(Beginning of Given data)
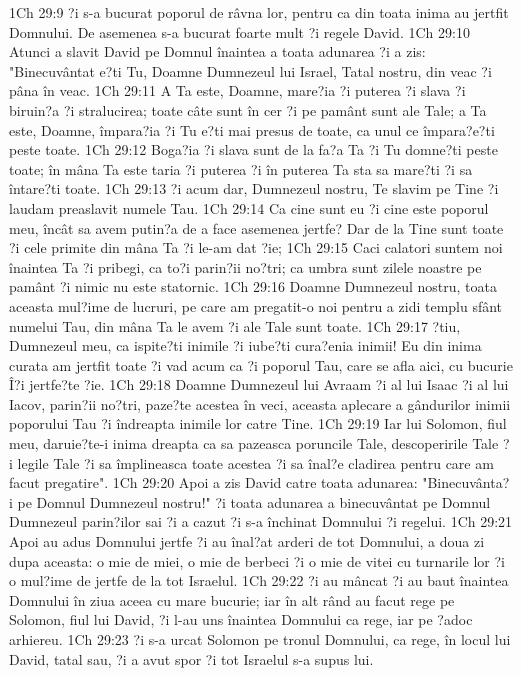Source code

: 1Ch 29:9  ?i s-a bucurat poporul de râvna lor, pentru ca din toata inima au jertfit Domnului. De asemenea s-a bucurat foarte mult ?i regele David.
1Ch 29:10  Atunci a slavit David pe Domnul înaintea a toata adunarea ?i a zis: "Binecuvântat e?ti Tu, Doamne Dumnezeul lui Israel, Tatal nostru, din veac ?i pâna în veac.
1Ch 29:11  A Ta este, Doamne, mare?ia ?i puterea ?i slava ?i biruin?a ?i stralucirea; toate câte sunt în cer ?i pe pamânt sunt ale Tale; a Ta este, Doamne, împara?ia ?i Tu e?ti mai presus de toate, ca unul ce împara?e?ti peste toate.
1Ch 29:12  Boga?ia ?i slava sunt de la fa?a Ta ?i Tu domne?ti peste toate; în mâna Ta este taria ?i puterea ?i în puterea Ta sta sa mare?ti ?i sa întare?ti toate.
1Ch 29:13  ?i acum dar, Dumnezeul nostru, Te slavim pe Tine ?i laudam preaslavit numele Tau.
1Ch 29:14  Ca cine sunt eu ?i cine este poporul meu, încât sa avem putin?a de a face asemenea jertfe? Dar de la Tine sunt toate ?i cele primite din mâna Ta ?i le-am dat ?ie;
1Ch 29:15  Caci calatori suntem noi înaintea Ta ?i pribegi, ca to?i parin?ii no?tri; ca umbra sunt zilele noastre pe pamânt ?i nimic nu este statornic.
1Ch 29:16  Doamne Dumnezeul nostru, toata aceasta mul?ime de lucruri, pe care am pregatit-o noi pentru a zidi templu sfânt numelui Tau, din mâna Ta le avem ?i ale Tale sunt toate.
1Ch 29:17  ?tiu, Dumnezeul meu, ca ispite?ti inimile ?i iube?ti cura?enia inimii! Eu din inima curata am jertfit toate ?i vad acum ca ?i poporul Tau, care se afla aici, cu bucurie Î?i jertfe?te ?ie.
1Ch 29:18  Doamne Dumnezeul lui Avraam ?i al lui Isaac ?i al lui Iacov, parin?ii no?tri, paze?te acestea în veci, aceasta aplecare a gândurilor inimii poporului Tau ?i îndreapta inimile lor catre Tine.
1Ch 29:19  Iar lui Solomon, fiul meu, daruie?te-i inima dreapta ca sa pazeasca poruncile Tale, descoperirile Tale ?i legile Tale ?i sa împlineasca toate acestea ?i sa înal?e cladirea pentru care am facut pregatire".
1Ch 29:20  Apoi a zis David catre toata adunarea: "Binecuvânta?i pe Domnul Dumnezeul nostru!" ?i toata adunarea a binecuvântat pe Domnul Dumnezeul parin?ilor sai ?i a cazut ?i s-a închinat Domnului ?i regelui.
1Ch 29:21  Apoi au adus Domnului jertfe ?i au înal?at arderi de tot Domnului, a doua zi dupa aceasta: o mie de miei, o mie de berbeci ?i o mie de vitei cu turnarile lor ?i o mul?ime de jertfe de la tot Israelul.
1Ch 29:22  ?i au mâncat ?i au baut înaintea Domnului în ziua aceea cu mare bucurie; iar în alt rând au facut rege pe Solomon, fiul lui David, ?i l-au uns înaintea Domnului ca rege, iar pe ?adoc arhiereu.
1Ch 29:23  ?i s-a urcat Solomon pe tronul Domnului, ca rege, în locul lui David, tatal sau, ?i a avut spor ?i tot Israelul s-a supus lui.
(End of Given data)
* What needs to be done *
Considering only the records above, state the number of lines that include the word "asemenea", with nothing added.

* Reply to the exercise *
2